Un diseño cuidadísimo, que recuerda algunos establecimientos de Londres en los que se puede comer y comprar, define el atractivo de este local que gira a partir de dos ejes, que conducen a una parte central de amplias proporciones. Es el lugar para investigar y luego comprar lo que nos llevaremos a casa. Al margen de entender Cornelia & Co como un colmado sorprendente, la utilización de este espacio como soporte de aventuras gastronómicas parte de un horario amplísimo, de los que dan juego para comer, vermutear o tapear a cualquier hora. De hecho la oferta tiene mucho que ver con todo aquello que se vende en Cornelia, por ejemplo las ostras, dentro del capítulo marisquería.
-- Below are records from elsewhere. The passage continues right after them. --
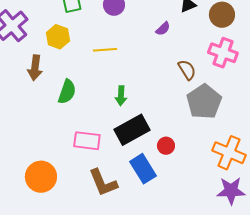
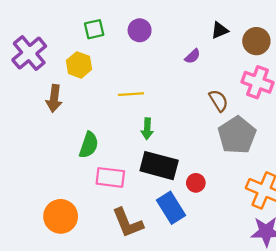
yellow line: (105, 50) -> (131, 94), moved
green semicircle: (67, 92) -> (89, 145), moved
black rectangle: (132, 130) -> (159, 166), turned 44

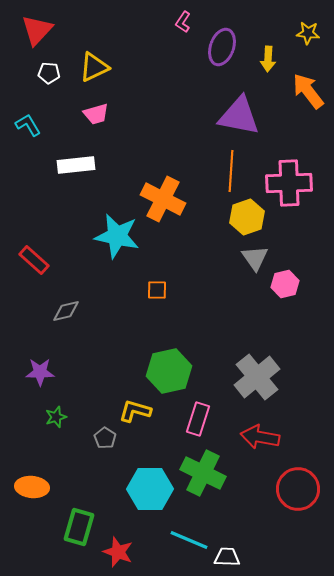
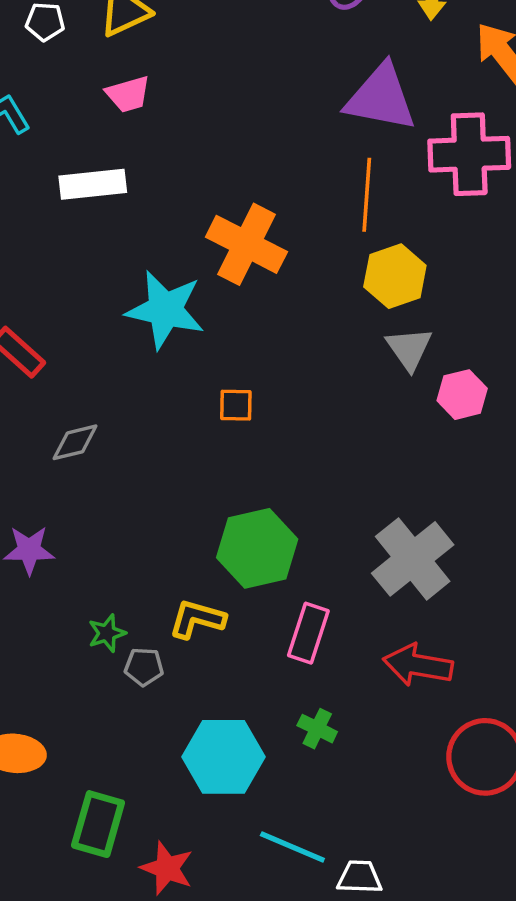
pink cross: (289, 183) -> (469, 154), moved
green star: (56, 417) -> (107, 633), moved
gray pentagon: (105, 438) -> (144, 667), turned -30
green cross: (203, 473) -> (317, 729), size x0.5

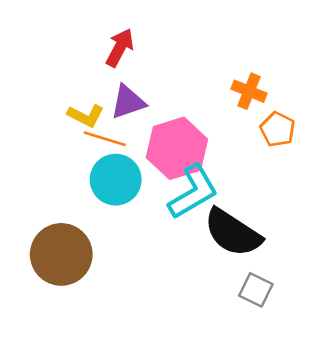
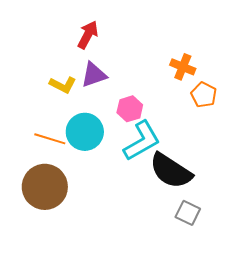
orange line: (105, 139) -> (50, 139), moved
pink hexagon: (177, 148) -> (130, 109), size x0.6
Son ostras gallegas, sabrosas y suaves, que han sustituido a las francesas, que pedí en mi primera visita. Tras ellas he leído atentamente una oferta en la que hay mucho para elegir, siempre en tamaño algo reducido. Una opción son las patatas bravas, de picante matizado, el jamón ibérico, a precio de jamón, unas alcachofas fritas muy recomendables, alternativa, o no, a un amplio surtido de platos inspirados en la cocina japonesa, hosomakis con alga nori, nighiris de atún, langostino, salmón o el uramaki en variación diaria. Paralelamente a este recetario de la esbeltez, un poderoso surtido de hamburguesas, hamburguesas con todo, es decir incluso con tomate, beicon, huevo frito y patatas, es un punto de apoyo para los jóvenes con apetito feroz. Si optamos por un menú carnívoro en fórmula chuletón, la pieza de buey alemán de 400 g da para dos personas. Asimismo la tagliata de ternera a la Toscana, con rúcula y parmesano es una agradable propuesta. Antes de llegar al capítulo de postres (tarta de limón y merengue, tiramisú...) vale la pena probar parte del amplio surtido de quesos que tiene Cornelia a la vista del gastrónomo itinerante. POR MIQUEL SEN.